Ciò che ha fatto la differenza nello sviluppo del design nei PC è stata la progressiva
informatizzazione della popolazione dei paesi industrializzati, la quale ha portato che la
maggior parte degli individui avessero nelle proprie abitazioni private un PC. Questo ha
fatto si che il marketing si interessasse costringendo i vari produttori, per guadagnare fette
di mercato, a rendere fortemente individualizzabili i propri prodotti (posizionamento sul
mercato).
Ai suoi esordi il computer, conformato in maniera meccanicistica, risultava anche
esteticamente un oggetto complicato. La difficoltà dei primi utenti a impararne l’uso e le
potenzialità era ulteriormente aggravata dal suo aspetto di strumento da laboratorio asettico.
I primi a comprendere che bisognava rendere il PC un oggetto domestico sono stati i
progettisti della Apple. E questa strada la aprirono con l’iMac. Già con la scelta del nome, in
italiano «io Mac», hanno voluto rendere più confidenziale il rapporto utente/macchina, ma il
vero concept vincente è stato quello di rendere trasparente l’involucro. Lasciandone
intravedere il contenuto hanno reso la macchina meno pesante, tendente all’immaterialità
(simile a quello che abbiamo visto per i televisori LCD). Questa elegante leggerezza data
all’oggetto dalla traslucidità ha fatto sì che sembrasse psicologicamente più conoscibile e
nel contempo meno complicato da utilizzare, così l’utente, grazie anche al nome
confidenziale, ci si è avvicinato meno timidamente ed ha imparato a conoscerlo e
utilizzarlo. La traslucidità ha fatto acquistare anche una valenza arredativa all’iMac che è
stata la chiave del suo successo commerciale.
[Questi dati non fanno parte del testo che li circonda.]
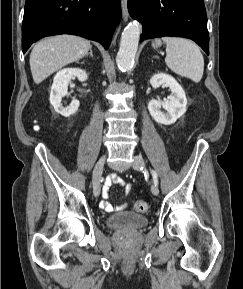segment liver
Here are the masks:
<instances>
[{"label": "liver", "mask_w": 243, "mask_h": 289, "mask_svg": "<svg viewBox=\"0 0 243 289\" xmlns=\"http://www.w3.org/2000/svg\"><path fill=\"white\" fill-rule=\"evenodd\" d=\"M90 41L74 35H57L46 38L33 47L30 69L36 84L52 73L88 54Z\"/></svg>", "instance_id": "6515ba94"}]
</instances>
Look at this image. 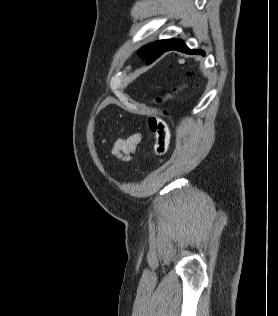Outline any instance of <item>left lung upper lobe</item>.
<instances>
[{
    "label": "left lung upper lobe",
    "instance_id": "5c2ea615",
    "mask_svg": "<svg viewBox=\"0 0 278 316\" xmlns=\"http://www.w3.org/2000/svg\"><path fill=\"white\" fill-rule=\"evenodd\" d=\"M171 41L172 39H165L149 44L139 51V56L147 63H151L163 53Z\"/></svg>",
    "mask_w": 278,
    "mask_h": 316
}]
</instances>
Ancor oggi la Apple mantiene di fatto un netto vantaggio sui suoi concorrenti grazie a
questa attenzione nel design dei suoi prodotti. Quando parliamo di Mac, sappiamo che
hanno un prezzo più alto dei comuni PC, sappiamo che non tutti i software sono disponibili
per la piattaforma OS, che spesso ci sono difficoltà di comunicazione con i più diffusi
sistemi operativi Windows, comunque li compriamo gustando il piacere di possederne uno
che nel suo disegno, nella cura dei suoi materiali riesce a darci quel valore aggiunto che ci
appaga e va oltre la sua funzione strumentale. Questo è design.